- _課題の内容_:
**A)** コンタクトレンズの記事によると、入院治療が必要な角膜感染症のうち、コンタクトレンズの影響だったものは何%か。
**B)** コンタクトレンズの記事のうち、「(得)けんこう教室/コンタク」で始まり「理解しておく必要があります。」まで続く部分を、「バリアー」を「防壁」に置き換えて書き直すこと。
**C)** コンタクトレンズの記事を、最後の文の後から書き継ぐこと。

- _本文抜粋_:
(得)けんこう教室/コンタクトレンズで入院?!/「これ一本でお手入れ簡単」は大丈夫か
中村啓子 総合病院鹿児島生協病院眼科
入院治療が必要な角膜感染症の40%が、コンタクトレンズの影響だったということをご存知ですか? 2007年から始まった多施設共同の大規模臨床研究(注)で、このことが明らかになりました。
とくに治療困難な「アカントアメーバ角膜炎」が急増したことは、コンタクトレンズの手入れ方法のさまがわりが深く関わっていると心配されています。アカントアメーバは土や水道水、ほこりの中などどこにでもいるアメーバです。
コンタクトレンズに二重の危機
角膜はもともと病原体の侵入を許さない強固なバリアー(防壁)なのです。それなのに、なぜ感染症を起こすのでしょうか。
それは角膜が傷ついてバリアーが壊れているからです。角膜を傷つけた覚えがなくても、不適切なコンタクトレンズの使用で傷ができていることは十分ありうることなのです。
またバリアーに傷があっても、そこに病原体が多数存在しなければ感染症は起きません。コンタクトレンズが病原体にひどく汚染されていると、コンタクトレンズを目につけるのは、角膜に病原体を植えつけているのと同じことになります。
つまりコンタクトレンズを使用するということは、二重の危険(傷と感染)を抱えることだと理解しておく必要があります。
「頻回交換タイプ」が人気だが
1950年代にハードコンタクトレンズ、70年代にソフトコンタクトレンズ、90年代にディスポーザブル(使い捨て)コンタクトレンズが使われるようになりました。
いまでは年間経費が比較的かさまない「頻回交換タイプ」のソフトコンタクトレンズが好まれる傾向にあります。このタイプのものは、2週間または1カ月を期限に、コンタクトレンズを捨てて新しい品に交換するまで洗浄・消毒を毎日繰り返すという扱いをするものです。
歴史の古いハードコンタクトレンズは水分を含まず、また表面が水になじみにくい特徴があります。乾燥した状態での保存もできます。一方、ソフトコンタクトレンズは水分を含んでいて、乾燥させると干からびて縮んでしまうため、液体の中で保存しなければいけません。
水分があるからこそ、細菌やアカントアメーバ、かびなどの病原体が繁殖しやすく、ソフトコンタクトレンズには消毒が欠かせないのです。
MPS消毒法の落とし穴
ではソフトコンタクトレンズの最強の消毒法は何でしょうか。それは煮沸です。アカントアメーバも死滅させることができます。しかし、頻回交換タイプのコンタクトレンズは煮沸すると変形してしまうため、薬液による消毒になります。
これがタイトルの「これ一本でお手入れ簡単」というマルチパーパスソリューション (MPS)で、洗浄・消毒・保存・すすぎのための薬液です。頻回交換タイプに限らずソフトコンタクトレンズを使っている人の80%が、手軽さにひかれてこ のMPSを使っているといわれています。

- _提供資料_:
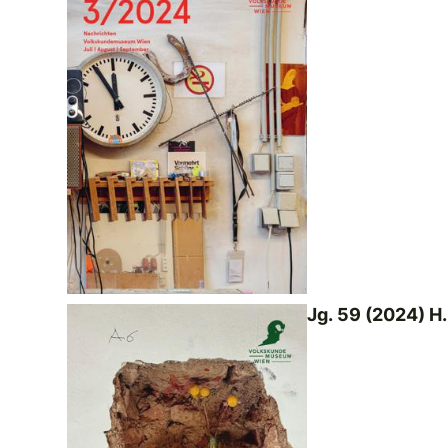
Jg. 59 (2024) H.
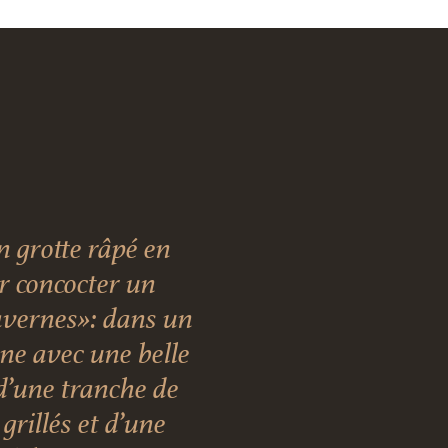
 grotte râpé en
ur concocter un
vernes»: dans un
nne avec une belle
d’une tranche de
grillés et d’une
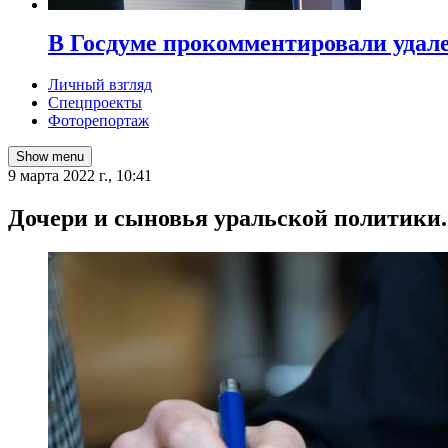
В Госдуме прокомментировали удал
Личный взгляд
Спецпроекты
Фоторепортаж
Show menu
9 марта 2022 г., 10:41
​Дочери и сыновья уральской политики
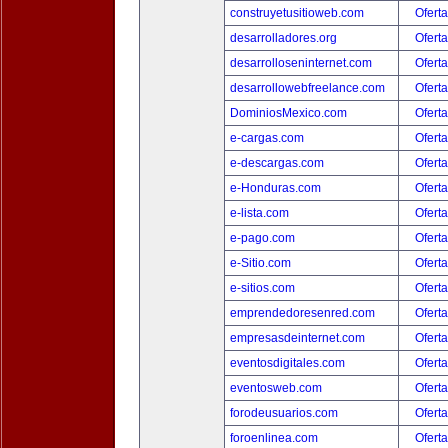
construyetusitioweb.com
Oferta
desarrolladores.org
Oferta
desarrolloseninternet.com
Oferta
desarrollowebfreelance.com
Oferta
DominiosMexico.com
Oferta
e-cargas.com
Oferta
e-descargas.com
Oferta
e-Honduras.com
Oferta
e-lista.com
Oferta
e-pago.com
Oferta
e-Sitio.com
Oferta
e-sitios.com
Oferta
emprendedoresenred.com
Oferta
empresasdeinternet.com
Oferta
eventosdigitales.com
Oferta
eventosweb.com
Oferta
forodeusuarios.com
Oferta
foroenlinea.com
Oferta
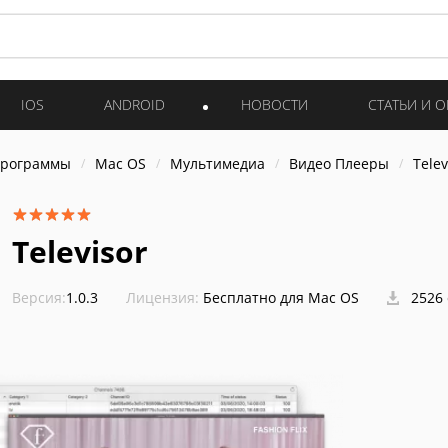
IOS
ANDROID
НОВОСТИ
СТАТЬИ И 
программы
Mac OS
Мультимедиа
Видео Плееры
Telev
Televisor
Версия:
1.0.3
Лицензия:
Бесплатно для Mac OS
2526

- _解答_:
**A)** 40%

**B)**
(得)けんこう教室/コンタクトレンズで入院?!/「これ一本でお手入れ簡単」は大丈夫か
中村啓子 総合病院鹿児島生協病院眼科
入院治療が必要な角膜感染症の40%が、コンタクトレンズの影響だったということをご存知ですか? 2007年から始まった多施設共同の大規模臨床研究(注)で、このことが明らかになりました。
とくに治療困難な「アカントアメーバ角膜炎」が急増したことは、コンタクトレンズの手入れ方法のさまがわりが深く関わっていると心配されています。アカントアメーバは土や水道水、ほこりの中などどこにでもいるアメーバです。
コンタクトレンズに二重の危機
角膜はもともと病原体の侵入を許さない強固な防壁(防壁)なのです。それなのに、なぜ感染症を起こすのでしょうか。
それは角膜が傷ついて防壁が壊れているからです。角膜を傷つけた覚えがなくても、不適切なコンタクトレンズの使用で傷ができていることは十分ありうることなのです。
また防壁に傷があっても、そこに病原体が多数存在しなければ感染症は起きません。コンタクトレンズが病原体にひどく汚染されていると、コンタクトレンズを目につけるのは、角膜に病原体を植えつけているのと同じことになります。
つまりコンタクトレンズを使用するということは、二重の危険(傷と感染)を抱えることだと理解しておく必要があります。

**C)**
ところがこの方法、安心ではありません。消毒効果を評価する国際標準では、特定の3種類の細菌と2種類のかびに有効かどうかが判定基準です。問題の「アカントアメーバ」に対する効果は調べていません。
それに細菌やかびに対して消毒効果が不十分だという結果が出ても、「こすり洗いとすすぎ」を併用して合格点に達すれば、「消毒液」とはいえないけれど「消毒システム」として認められるというものなのです。
よって「こすり洗いとすすぎ」をしないで、MPSに漬けてさえおけば安心とは決していえません。食物を冷蔵庫に入れておけば安心だとはいえないのと同じで、MPSの過信は禁物なのです。
安全のために初心に戻って
では安全にソフトコンタクトレンズを使うためにはどうすればよいのでしょうか。それは初心に戻り基本に忠実に扱うことです。
コンタクトレンズを買うときにもらったパンフレットに書かれている内容をもう一度読み直し、また眼科で受けた説明をしっかり守りましょう。
- 手を石鹸で洗う
- はずしたコンタクトレンズは必ず薬液でこすり洗いし、十分すすぐ
- コンタクトレンズをとり出したら、レンズケースは洗って乾燥させる
- レンズケースはときどき更新する
- コンタクトレンズをつける前にもすすぐ
- 3カ月に一度は眼科で診察を受ける
- ネット通販でコンタクトレンズを買わない
間違ってもしてはいけないのは交換期限を過ぎたレンズを使い続ける、人のレンズを借りる、レンズケースに液を入れっぱなしでつぎ足して使い続ける、水道水でコンタクトレンズをすすぐことです。
あなたの角膜を大切に
MPSの改良など、ユーザーの生活パターンに沿ったコンタクトレンズの安全性向上への対策はもちろん必要ですが、きょうからすぐできる「コンタクトレンズの正しいとり扱い」で自分の角膜を守りましょう。情報の窓口としての「かけがえのない眼」を大切にしたいものです。
イラスト・いわまみどり
(注)多施設共同の大規模臨床研究 学会、研究会、医師など複数の施設が協力しておこなう大規模な調査・研究のこと。